The National Football League (NFL) is being sued by more than 4000 former players charging that the NFL failed to inform them of the harm of playing with concussions, and that the NFL “… Ignored, minimized, disputed, and actively suppressed broader awareness of the link between sub-concussive and concussive injuries in football and the chronic neuro-cognitive damage, illnesses, and decline suffered by former players.” (Breslow 2014)

Former players with repetitive brain trauma are now being diagnosed with a neurodegenerative disease known as “chronic traumatic encephalopathy.” (Testoni et al. 2013) The NFL admits that in-game concussions occur about 100 times a year, but teams report only half this number. (Lipsky 2008) Football is about hard hits, and the harder the more exciting, so the question is not whether there is risk of concussion in playing football, but whether the players are fully and properly advised about the risk.

Stiggelbout et al. (2012) have argued that shared decision-making (SDM) is an ethical imperative that incorporates the four principles of medical ethics: respecting autonomy, beneficence, non-maleficence, and justice. The SDM model focuses on patient and provider sharing information and making a decision together. The provider provides information about treatment alternatives, risks and benefits, and the patient provides information about his preferences, and what is important to him for living his best possible healthy life. This model is about collaboration where both parties negotiate and agree with the decision. The model makes the assumption that the clinician is able to objectively tap their clinical expertise and that the patient can effectively identify and assess their own values relevant to the respective clinical decision and understand and appreciate the evidence. (Bogdan-Lovis and Kelly-Blake 2013) Often adding to the complexity and potential confusion surrounding SDM is the disagreement over interpretation of the available evidence, presentation of the relevant information, patient rights and responsibilities, and physician rights and responsibilities, which all work to confuse the interaction. (Bogdan-Lovis and Kelly-Blake 2013)

Traditionally, SDM has focused on preference-sensitive decisions where the treatment options are relatively the same as far as risks and benefits (e.g. early stage prostate cancer treatment, colorectal cancer screening, mammography), and so the choice depends on patient preference. Concussion is not preference-sensitive, but should that rule it out as an area for collaborative decision making? No, because SDM is an opportunity to engage in meaningful communication, most typically, in the clinical encounter.

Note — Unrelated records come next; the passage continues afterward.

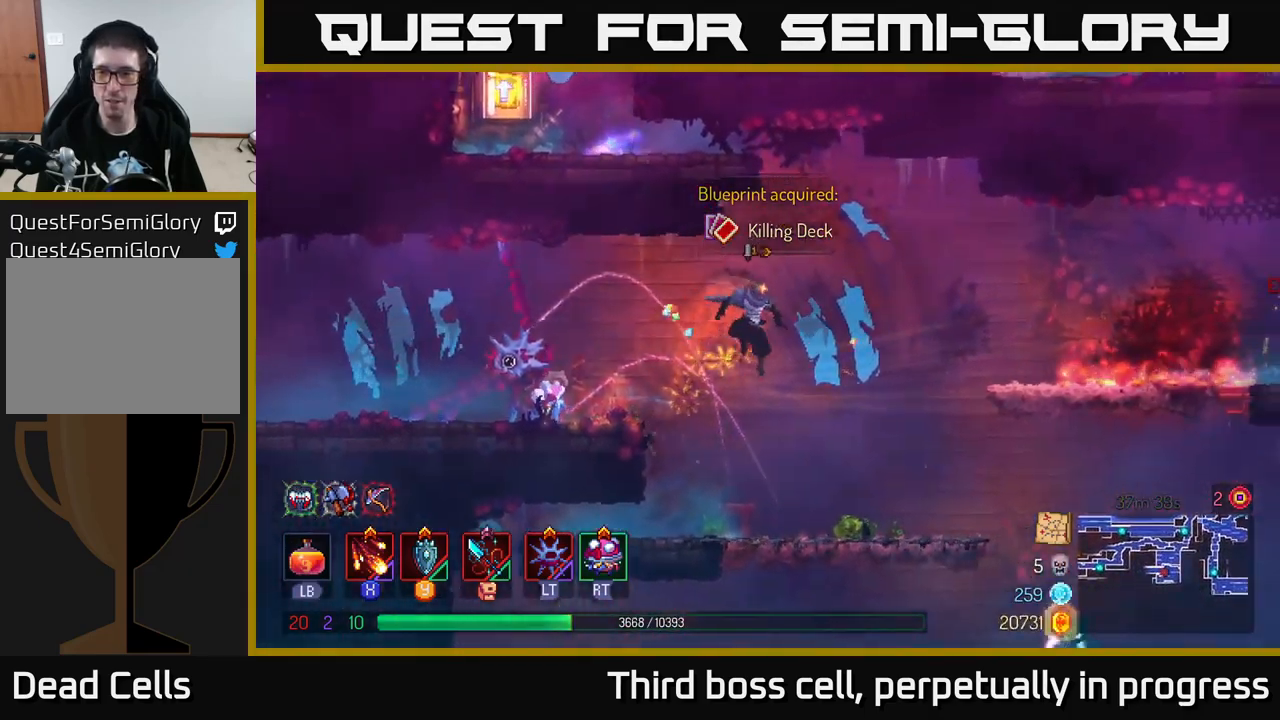
{"buttons": [], "left_stick": "right", "right_stick": "center", "events": [[50, "A", "down"], [166, "A", "up"], [350, "B", "down"], [483, "B", "up"]]}
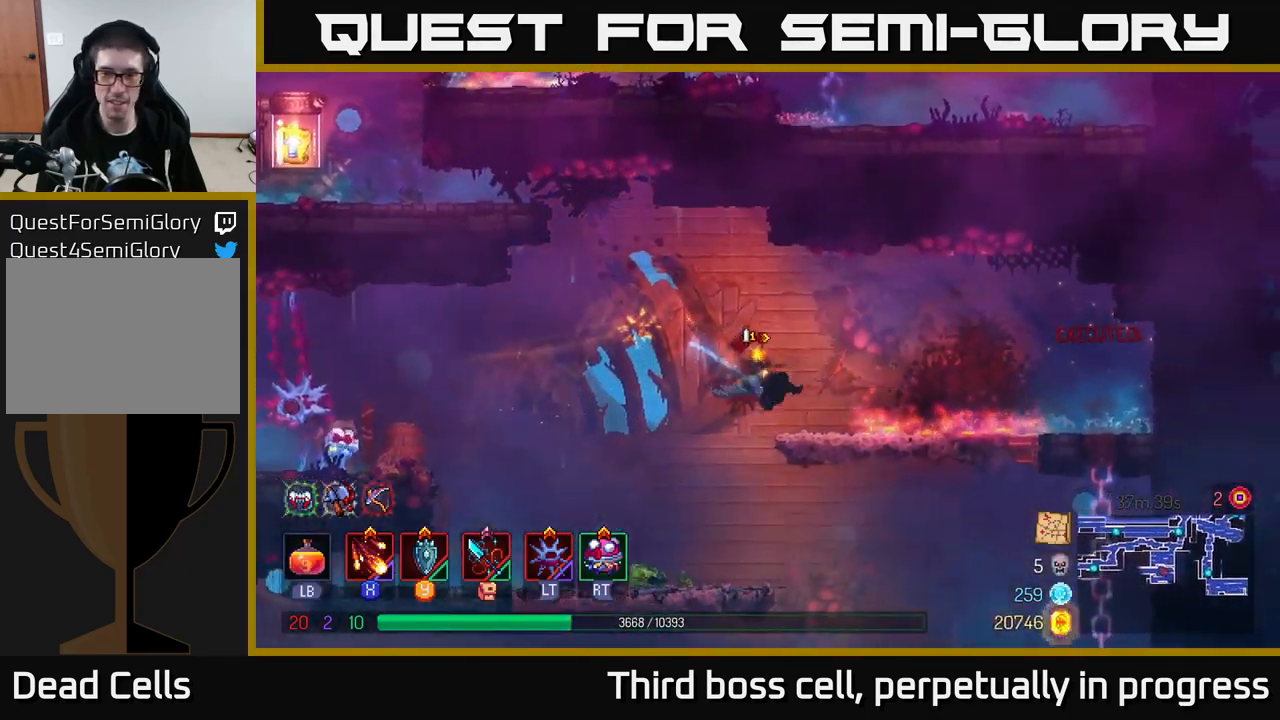
{"buttons": [], "left_stick": "down", "right_stick": "center", "events": [[200, "left_stick", "down"], [250, "A", "down"], [300, "A", "up"], [350, "A", "down"], [400, "A", "up"]]}
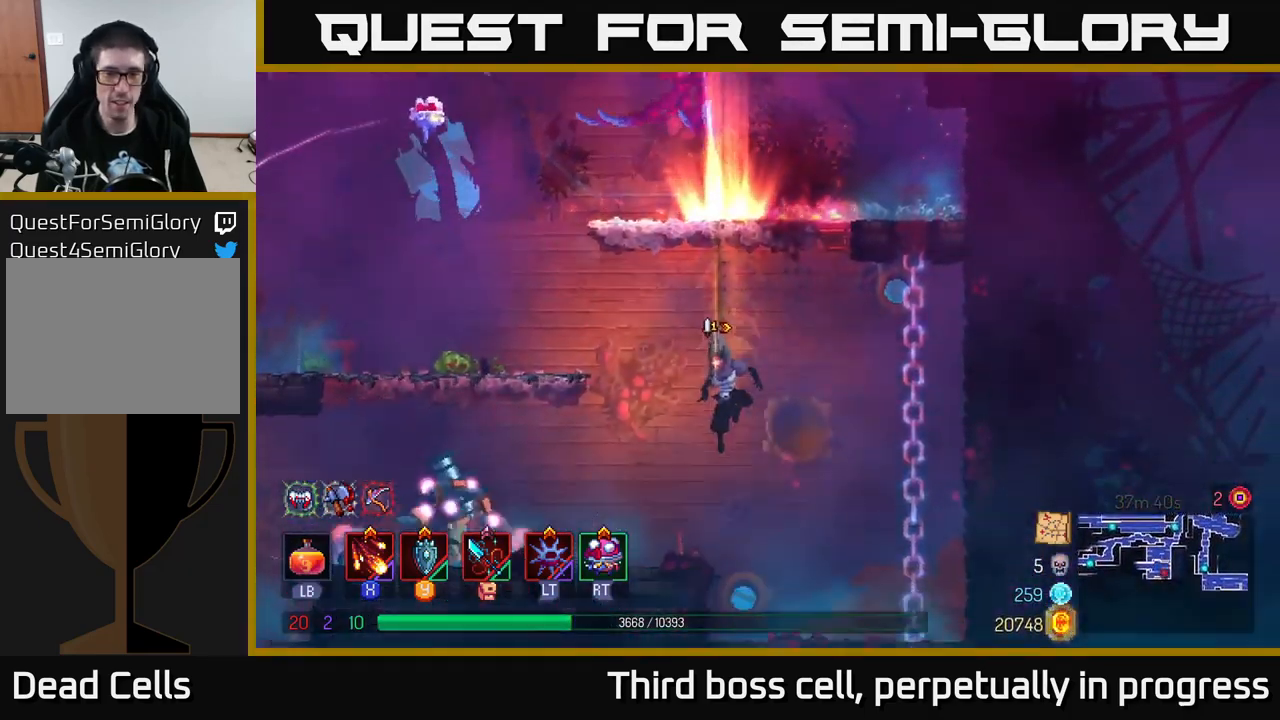
{"buttons": [], "left_stick": "center", "right_stick": "center", "events": [[83, "left_stick", "center"]]}
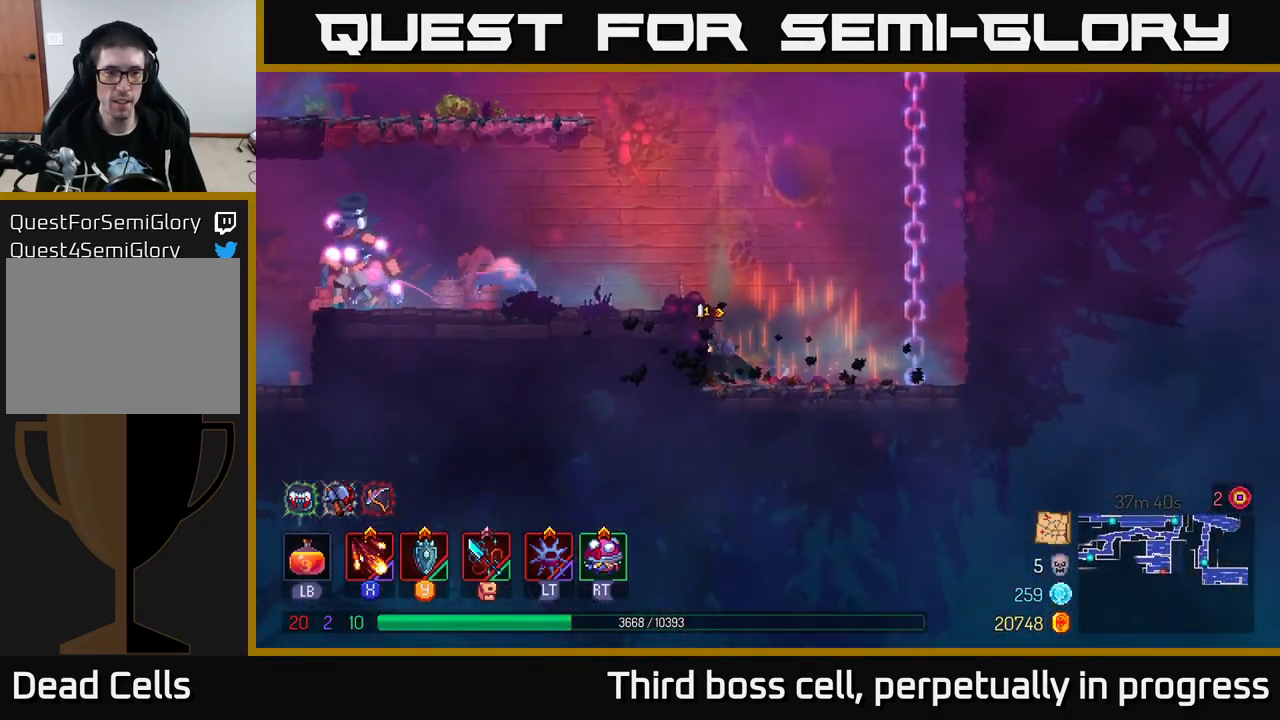
{"buttons": ["X"], "left_stick": "left", "right_stick": "center", "events": [[16, "A", "down"], [33, "left_stick", "left"], [116, "A", "up"], [166, "X", "down"], [233, "X", "up"], [300, "X", "down"], [400, "X", "up"], [483, "X", "down"]]}
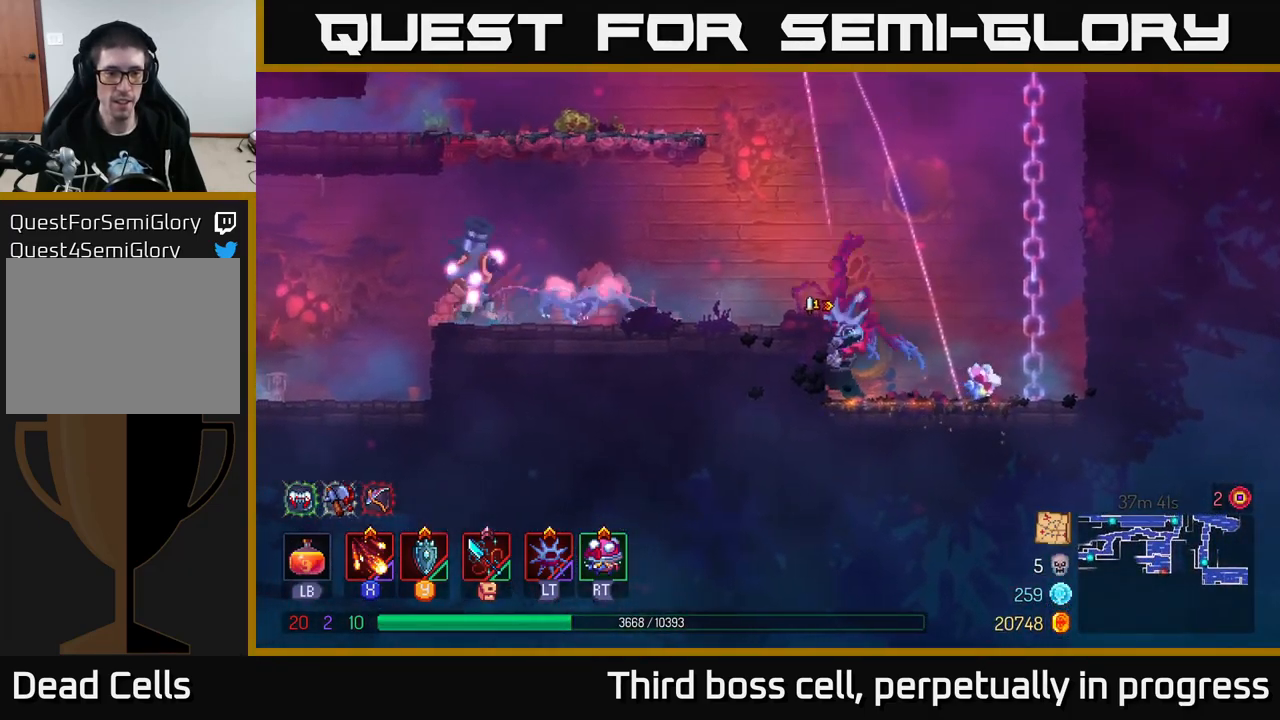
{"buttons": [], "left_stick": "left", "right_stick": "center", "events": [[66, "X", "up"], [133, "X", "down"], [250, "X", "up"], [333, "X", "down"], [400, "X", "up"]]}
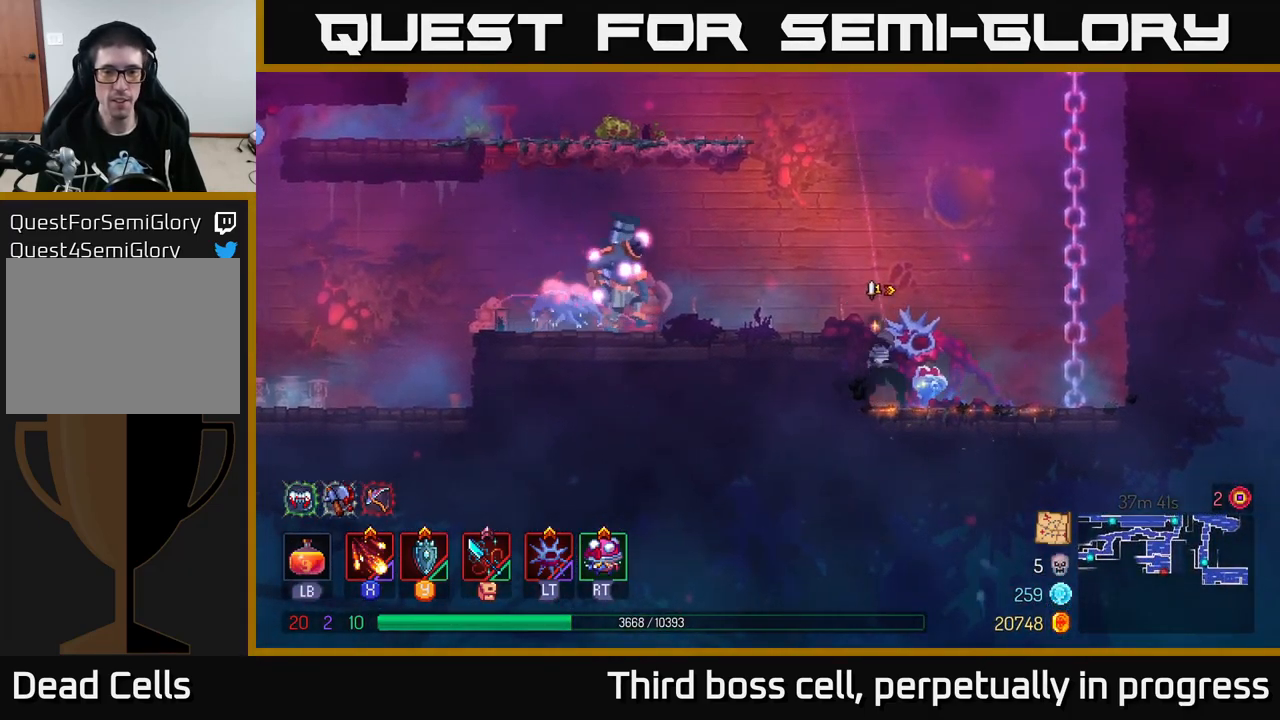
{"buttons": ["X"], "left_stick": "left", "right_stick": "center", "events": [[100, "A", "down"], [233, "A", "up"], [283, "X", "down"], [350, "X", "up"], [417, "X", "down"]]}
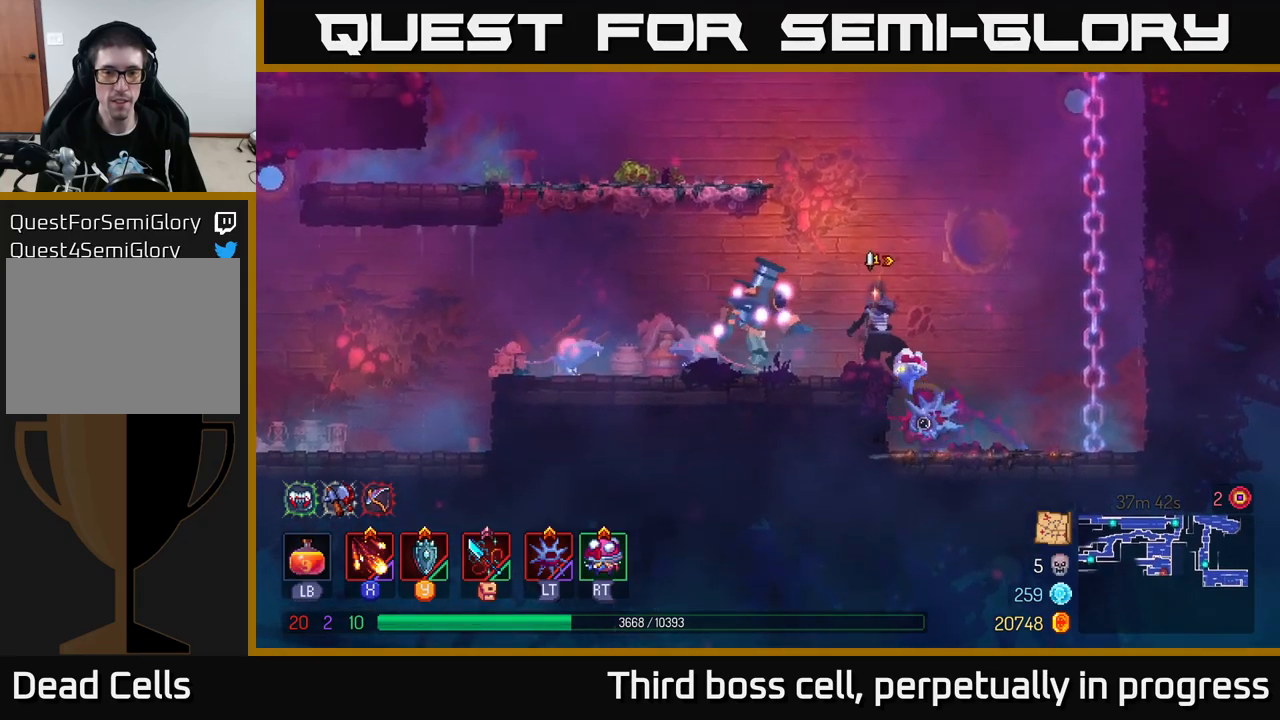
{"buttons": ["X"], "left_stick": "left", "right_stick": "center", "events": [[17, "X", "up"], [83, "X", "down"], [183, "X", "up"], [250, "X", "down"], [350, "X", "up"], [417, "X", "down"]]}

Photo by Andy Lyons/Getty Images

Photo by Andy Lyons/Getty Images

However there are areas of concern. First, the typical patient-doctor dyad does not exist in the NFL. The health care relationship in the NFL is a triad—team, team doctor, and player. Second, a typical SDM conversation would occur during a routine clinical encounter, but when would the SDM conversation occur between player and team doctor? On the sideline after the player has been hit, and the team doctor is trying to diagnose if he even has a concussion, or the next day when his head is hurting and his ears are ringing, and he is just thankful that he was able to get out of bed? Probably not, but maybe, a SDM conversation can occur prior to signing a contract because players undergo extensive physicals before signing a team contract. This could offer an opportunity to communicate that identification of concussion is not straightforward and that there are short- medium- and long-term consequences of sustaining head trauma, and if a concussion occurs, explain the treatment options. And lastly, are the doctors making determinations about concussion trained to do so, i.e. neurologists? Pellman, former head of the NFL Committee on Mild Traumatic Brain Injury was a rheumalogist! (Lipsky 2008; Pellman 2006)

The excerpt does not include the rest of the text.